# Searching for cute jackets/coats



## csuthetaphi (Jan 15, 2007)

I have been searching for months to find the cutest winter coat. Its pretty cold here in Ohio, but everywhere I look all I can find are the typical black/tan/navy wool coats or puffy coats. I want something colorful and different (yellow, orange, purple), maybe a wool blend. Right now I have a long pink coat, but I want something new, especially since things are on the winter clearance racks! Jackets are welcome too, I wear them all year round!

Can anyone help me with maybe a good store or website? Thanks!!


----------



## Katja (Jan 15, 2007)

*I was perusing Urban Outfitters website, and they have the most adorable coat.  Let me go find it...*


----------



## Katja (Jan 15, 2007)

*What do you think?  I <3 it, but it might not be your style.  

http://www.urbanoutfitters.com/shopp...roductID=26653*


----------



## Katja (Jan 16, 2007)

*I'm guessing you hate it. :/ 
	

	
	
		
		

		
			



*


----------



## Bernadette (Jan 16, 2007)

victoriassecret.com


----------



## csuthetaphi (Jan 16, 2007)

Quote:

   Originally Posted by *Katja* 

 
_*What do you think?  I <3 it, but it might not be your style.  

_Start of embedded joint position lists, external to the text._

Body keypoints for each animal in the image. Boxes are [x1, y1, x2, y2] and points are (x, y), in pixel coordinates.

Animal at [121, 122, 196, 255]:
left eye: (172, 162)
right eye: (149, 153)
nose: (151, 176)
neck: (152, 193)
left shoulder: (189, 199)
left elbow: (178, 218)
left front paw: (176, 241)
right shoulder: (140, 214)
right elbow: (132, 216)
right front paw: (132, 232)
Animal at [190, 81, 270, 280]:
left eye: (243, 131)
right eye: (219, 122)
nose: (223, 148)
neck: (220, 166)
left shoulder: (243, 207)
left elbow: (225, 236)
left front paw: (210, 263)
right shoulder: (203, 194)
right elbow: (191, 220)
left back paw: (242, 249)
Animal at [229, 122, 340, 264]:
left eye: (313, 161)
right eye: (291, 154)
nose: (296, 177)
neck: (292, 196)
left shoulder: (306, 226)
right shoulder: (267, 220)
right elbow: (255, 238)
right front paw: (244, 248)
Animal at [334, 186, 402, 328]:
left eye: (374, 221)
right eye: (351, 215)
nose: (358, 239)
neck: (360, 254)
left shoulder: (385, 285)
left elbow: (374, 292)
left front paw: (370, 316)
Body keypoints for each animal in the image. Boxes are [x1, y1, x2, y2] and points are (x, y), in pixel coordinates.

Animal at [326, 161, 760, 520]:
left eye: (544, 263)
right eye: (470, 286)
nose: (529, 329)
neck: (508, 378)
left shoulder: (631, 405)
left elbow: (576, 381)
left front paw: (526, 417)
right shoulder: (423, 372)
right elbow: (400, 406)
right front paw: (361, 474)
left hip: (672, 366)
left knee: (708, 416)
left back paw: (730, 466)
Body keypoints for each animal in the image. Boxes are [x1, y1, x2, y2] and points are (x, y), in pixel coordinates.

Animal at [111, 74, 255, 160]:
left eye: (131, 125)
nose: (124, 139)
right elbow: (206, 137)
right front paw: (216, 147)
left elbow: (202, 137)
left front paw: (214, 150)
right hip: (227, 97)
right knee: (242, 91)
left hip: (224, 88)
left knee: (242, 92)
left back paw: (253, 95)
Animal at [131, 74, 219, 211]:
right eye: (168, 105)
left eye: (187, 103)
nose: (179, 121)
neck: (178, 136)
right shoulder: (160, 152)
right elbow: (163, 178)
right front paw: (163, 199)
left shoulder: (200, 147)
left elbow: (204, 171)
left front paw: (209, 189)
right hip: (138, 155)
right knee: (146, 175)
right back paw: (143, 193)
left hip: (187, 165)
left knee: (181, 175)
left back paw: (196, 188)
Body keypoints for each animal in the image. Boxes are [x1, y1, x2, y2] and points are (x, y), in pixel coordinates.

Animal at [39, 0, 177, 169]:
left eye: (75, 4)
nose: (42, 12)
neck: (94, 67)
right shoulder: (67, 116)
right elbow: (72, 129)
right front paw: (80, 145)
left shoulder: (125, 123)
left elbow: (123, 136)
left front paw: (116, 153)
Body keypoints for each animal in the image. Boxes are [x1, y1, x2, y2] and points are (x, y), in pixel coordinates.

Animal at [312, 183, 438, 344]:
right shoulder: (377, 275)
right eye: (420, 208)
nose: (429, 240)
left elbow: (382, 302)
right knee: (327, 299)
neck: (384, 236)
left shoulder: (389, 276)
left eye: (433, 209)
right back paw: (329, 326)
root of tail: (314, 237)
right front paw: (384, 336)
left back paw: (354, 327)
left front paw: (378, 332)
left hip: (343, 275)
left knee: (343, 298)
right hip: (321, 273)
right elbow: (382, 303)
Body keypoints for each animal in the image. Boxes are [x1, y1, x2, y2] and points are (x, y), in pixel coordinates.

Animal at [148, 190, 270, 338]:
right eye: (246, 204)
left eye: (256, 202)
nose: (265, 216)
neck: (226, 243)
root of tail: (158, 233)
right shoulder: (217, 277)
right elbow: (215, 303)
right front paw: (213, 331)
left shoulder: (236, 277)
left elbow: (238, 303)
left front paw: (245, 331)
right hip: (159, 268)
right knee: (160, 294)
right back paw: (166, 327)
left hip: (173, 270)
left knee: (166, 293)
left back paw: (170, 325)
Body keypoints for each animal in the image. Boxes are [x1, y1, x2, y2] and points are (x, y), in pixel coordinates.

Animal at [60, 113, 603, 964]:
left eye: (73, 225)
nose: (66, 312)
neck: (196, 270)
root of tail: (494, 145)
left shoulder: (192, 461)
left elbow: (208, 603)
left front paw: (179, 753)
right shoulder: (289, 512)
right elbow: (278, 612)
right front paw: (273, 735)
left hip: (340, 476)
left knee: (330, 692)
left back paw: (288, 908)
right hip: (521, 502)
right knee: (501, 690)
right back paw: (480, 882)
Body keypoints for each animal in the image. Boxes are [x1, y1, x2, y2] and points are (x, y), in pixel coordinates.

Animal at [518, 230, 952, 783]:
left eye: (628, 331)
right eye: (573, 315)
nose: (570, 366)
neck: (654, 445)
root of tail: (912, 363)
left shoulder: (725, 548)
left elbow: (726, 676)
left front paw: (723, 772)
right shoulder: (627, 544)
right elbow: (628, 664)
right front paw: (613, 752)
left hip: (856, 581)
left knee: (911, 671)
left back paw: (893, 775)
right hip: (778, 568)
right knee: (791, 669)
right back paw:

http://www.urbanoutfitters.com/shopp...roductID=26653*_

 
So cute!!! That is great because I have an Urban Outfitters near me! Thank you so much!


----------



## hyperRealGurl (Jan 17, 2007)

have u ever tried looking at Ann Taylor... yes i know that store is kinda on the $$$ side but man do they have some nice winter coats


----------



## Bernadette (Jan 17, 2007)

Quote:

   Originally Posted by *hyperRealGurl* 

 
_have u ever tried looking at Ann Taylor... yes i know that store is kinda on the $$$ side but man do they have some nice winter coats_

 
Perhaps Ann Taylor Loft, isn't that a cheaper version of Ann Taylor? Or see if there is an Ann Taylor outlet near you. That's my Mom's favorite place to shop and she always gets amazing deals.


----------